# REQUIRED WORK
Scan the listing for "read" and copy out each line that has it.

RECORDED DATA below:

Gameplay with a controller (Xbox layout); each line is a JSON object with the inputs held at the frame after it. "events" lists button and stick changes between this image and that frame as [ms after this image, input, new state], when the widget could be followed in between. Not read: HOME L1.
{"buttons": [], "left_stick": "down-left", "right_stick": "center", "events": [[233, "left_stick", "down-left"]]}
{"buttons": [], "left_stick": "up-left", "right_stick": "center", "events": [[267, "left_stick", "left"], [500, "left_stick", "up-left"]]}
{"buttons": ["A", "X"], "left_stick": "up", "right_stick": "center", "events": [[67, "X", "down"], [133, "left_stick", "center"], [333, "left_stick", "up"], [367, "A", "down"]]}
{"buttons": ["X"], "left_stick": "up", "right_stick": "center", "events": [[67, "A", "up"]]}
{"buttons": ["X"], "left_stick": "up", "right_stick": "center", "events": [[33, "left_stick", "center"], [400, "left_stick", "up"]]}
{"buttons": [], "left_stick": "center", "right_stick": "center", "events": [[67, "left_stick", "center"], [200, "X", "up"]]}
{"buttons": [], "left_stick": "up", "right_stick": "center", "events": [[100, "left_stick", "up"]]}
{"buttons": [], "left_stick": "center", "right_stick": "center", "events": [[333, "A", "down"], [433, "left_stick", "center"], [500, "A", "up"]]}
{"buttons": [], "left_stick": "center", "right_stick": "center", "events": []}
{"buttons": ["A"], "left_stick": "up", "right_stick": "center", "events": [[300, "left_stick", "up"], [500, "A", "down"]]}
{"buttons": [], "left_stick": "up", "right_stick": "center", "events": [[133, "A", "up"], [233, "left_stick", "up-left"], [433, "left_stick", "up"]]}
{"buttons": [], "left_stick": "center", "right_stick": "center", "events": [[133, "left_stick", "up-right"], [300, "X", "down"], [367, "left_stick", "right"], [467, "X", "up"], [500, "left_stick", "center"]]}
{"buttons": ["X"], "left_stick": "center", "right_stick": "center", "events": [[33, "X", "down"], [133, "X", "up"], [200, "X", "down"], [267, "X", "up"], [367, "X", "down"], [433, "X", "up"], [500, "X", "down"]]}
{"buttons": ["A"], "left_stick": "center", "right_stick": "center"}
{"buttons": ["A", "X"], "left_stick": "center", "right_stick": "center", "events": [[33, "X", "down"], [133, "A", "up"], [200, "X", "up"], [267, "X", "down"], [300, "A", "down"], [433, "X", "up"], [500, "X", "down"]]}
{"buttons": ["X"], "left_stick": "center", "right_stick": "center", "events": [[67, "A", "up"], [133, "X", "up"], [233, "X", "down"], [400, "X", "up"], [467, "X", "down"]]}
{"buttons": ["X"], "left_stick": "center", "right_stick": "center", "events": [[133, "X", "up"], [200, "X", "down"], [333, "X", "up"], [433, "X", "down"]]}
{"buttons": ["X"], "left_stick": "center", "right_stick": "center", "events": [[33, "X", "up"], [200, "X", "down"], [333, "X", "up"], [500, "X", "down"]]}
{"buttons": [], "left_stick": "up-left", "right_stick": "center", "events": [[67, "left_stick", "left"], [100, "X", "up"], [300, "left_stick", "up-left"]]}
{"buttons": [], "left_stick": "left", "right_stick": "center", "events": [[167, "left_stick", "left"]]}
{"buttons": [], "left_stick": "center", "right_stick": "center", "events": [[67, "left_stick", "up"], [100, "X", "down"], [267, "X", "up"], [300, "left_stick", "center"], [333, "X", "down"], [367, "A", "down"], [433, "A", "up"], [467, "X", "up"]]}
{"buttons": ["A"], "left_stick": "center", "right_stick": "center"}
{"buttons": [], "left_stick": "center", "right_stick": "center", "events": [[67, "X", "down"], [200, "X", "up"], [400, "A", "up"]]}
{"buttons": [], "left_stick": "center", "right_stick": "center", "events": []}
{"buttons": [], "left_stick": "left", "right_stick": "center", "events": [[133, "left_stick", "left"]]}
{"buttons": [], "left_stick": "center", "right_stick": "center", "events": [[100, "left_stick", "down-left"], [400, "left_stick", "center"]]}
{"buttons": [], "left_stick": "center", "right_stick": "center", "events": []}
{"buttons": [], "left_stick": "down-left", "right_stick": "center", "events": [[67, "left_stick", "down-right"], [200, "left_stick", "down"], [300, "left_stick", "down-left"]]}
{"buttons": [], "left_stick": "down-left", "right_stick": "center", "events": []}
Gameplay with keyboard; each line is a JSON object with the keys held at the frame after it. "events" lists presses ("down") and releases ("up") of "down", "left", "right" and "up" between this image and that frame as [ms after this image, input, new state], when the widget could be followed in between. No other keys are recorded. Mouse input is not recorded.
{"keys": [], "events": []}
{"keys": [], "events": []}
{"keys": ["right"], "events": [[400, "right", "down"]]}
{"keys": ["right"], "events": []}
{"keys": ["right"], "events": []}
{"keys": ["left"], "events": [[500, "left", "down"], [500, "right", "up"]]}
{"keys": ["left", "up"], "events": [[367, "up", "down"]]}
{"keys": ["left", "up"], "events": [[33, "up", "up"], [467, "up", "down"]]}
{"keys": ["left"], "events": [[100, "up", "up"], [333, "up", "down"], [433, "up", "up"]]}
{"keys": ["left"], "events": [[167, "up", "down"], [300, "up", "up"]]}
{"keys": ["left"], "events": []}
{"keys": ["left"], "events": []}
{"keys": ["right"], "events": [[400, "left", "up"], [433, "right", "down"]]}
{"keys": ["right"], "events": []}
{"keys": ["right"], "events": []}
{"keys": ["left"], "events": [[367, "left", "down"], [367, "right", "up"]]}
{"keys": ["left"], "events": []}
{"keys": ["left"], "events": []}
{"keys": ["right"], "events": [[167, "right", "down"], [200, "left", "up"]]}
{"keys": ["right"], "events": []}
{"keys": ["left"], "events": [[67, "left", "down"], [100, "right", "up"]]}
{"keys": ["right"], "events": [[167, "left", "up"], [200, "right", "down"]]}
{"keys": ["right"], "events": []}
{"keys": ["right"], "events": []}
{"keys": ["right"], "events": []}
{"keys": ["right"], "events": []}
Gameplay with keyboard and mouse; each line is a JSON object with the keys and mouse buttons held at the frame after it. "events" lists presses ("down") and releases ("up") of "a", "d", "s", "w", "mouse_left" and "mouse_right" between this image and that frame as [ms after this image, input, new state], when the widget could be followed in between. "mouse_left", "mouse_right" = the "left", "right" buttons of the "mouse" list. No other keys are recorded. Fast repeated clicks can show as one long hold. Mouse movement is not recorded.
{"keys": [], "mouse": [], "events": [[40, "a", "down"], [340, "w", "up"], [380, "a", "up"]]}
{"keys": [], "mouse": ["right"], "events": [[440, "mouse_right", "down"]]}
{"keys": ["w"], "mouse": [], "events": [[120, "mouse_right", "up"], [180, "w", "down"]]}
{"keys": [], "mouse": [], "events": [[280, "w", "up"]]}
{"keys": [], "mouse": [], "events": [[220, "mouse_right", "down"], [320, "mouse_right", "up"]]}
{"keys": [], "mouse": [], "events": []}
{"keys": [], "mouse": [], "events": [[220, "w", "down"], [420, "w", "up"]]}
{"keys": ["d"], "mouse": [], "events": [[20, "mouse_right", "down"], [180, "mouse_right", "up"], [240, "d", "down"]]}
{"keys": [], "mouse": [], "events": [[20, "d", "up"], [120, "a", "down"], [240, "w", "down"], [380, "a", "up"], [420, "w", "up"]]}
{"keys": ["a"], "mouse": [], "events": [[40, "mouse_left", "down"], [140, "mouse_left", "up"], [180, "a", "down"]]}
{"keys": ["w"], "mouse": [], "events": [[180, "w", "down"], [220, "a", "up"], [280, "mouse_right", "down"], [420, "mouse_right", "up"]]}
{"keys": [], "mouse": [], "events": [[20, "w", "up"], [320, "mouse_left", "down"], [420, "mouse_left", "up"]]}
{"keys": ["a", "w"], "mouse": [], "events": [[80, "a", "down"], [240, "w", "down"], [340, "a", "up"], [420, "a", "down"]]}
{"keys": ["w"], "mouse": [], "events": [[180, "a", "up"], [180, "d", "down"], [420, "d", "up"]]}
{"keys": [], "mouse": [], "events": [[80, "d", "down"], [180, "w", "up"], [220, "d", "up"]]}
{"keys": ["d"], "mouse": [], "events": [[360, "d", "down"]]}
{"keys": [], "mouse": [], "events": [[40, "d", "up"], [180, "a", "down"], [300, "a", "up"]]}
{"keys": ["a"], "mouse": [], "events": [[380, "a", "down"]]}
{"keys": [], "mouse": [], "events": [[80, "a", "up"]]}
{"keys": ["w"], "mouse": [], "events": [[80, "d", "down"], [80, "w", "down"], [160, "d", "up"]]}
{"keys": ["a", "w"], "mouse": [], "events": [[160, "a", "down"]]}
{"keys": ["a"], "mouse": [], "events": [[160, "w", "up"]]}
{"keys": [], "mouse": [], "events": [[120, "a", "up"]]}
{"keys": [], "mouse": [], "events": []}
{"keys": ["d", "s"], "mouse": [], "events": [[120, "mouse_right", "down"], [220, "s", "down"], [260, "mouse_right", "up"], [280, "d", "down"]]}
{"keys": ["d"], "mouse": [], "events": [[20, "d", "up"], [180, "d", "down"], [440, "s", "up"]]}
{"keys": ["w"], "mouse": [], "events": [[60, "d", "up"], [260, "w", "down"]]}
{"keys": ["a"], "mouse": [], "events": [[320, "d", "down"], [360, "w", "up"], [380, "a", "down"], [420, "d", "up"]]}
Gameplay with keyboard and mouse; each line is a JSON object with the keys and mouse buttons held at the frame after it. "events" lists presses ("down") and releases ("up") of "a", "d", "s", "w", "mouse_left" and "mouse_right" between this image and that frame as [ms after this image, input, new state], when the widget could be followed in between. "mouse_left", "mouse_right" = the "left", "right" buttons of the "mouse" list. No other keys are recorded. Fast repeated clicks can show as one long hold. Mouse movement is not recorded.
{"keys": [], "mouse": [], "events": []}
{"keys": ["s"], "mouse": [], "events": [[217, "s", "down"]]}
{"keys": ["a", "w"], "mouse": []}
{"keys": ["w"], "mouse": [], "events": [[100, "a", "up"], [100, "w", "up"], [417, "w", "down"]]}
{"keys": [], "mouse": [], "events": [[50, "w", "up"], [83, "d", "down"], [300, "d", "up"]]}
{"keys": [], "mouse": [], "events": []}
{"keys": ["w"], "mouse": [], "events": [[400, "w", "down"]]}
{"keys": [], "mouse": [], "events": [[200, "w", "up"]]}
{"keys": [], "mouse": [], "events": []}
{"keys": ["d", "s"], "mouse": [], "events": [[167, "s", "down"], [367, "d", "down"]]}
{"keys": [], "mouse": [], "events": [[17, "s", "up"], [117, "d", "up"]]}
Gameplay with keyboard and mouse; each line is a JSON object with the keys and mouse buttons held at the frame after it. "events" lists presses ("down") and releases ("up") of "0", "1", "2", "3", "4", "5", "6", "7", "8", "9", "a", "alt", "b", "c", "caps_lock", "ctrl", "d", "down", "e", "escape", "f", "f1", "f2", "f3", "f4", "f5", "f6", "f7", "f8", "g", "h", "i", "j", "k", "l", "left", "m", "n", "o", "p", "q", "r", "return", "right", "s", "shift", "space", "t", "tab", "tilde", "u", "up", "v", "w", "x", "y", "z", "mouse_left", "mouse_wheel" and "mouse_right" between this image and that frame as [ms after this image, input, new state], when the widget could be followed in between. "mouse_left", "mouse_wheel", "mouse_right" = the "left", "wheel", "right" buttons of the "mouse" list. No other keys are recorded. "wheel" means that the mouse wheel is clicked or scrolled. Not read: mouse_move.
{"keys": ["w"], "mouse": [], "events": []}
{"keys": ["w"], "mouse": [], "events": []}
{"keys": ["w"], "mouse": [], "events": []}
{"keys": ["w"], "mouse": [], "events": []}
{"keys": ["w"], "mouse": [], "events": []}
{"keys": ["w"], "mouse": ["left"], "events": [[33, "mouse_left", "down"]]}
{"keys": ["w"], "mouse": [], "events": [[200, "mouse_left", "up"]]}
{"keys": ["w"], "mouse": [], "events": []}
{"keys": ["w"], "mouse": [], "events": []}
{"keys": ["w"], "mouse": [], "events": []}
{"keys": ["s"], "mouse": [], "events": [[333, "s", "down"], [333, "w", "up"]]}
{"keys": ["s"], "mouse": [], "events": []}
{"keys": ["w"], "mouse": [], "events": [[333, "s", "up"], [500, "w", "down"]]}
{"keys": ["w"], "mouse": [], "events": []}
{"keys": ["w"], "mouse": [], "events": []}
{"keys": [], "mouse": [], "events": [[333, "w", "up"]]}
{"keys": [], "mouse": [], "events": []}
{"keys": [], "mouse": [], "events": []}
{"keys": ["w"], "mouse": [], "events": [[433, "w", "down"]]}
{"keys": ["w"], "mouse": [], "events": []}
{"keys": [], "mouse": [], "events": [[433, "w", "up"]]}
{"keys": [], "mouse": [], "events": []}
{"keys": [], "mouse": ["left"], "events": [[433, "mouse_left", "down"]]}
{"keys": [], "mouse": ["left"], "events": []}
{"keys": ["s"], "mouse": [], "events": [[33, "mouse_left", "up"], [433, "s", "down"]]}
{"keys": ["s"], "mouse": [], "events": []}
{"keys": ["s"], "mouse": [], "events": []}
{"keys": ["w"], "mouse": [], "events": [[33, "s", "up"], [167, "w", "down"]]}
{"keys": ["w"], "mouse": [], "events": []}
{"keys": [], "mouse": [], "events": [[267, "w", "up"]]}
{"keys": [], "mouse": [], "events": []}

End of RECORDED DATA.

# SOLUTION
Gameplay with a controller (Xbox layout); each line is a JSON object with the inputs held at the frame after it. "events" lists button and stick changes between this image and that frame as [ms after this image, input, new state], when the widget could be followed in between. Not read: HOME L1.
Gameplay with keyboard and mouse; each line is a JSON object with the keys and mouse buttons held at the frame after it. "events" lists presses ("down") and releases ("up") of "0", "1", "2", "3", "4", "5", "6", "7", "8", "9", "a", "alt", "b", "c", "caps_lock", "ctrl", "d", "down", "e", "escape", "f", "f1", "f2", "f3", "f4", "f5", "f6", "f7", "f8", "g", "h", "i", "j", "k", "l", "left", "m", "n", "o", "p", "q", "r", "return", "right", "s", "shift", "space", "t", "tab", "tilde", "u", "up", "v", "w", "x", "y", "z", "mouse_left", "mouse_wheel" and "mouse_right" between this image and that frame as [ms after this image, input, new state], when the widget could be followed in between. "mouse_left", "mouse_wheel", "mouse_right" = the "left", "wheel", "right" buttons of the "mouse" list. No other keys are recorded. "wheel" means that the mouse wheel is clicked or scrolled. Not read: mouse_move.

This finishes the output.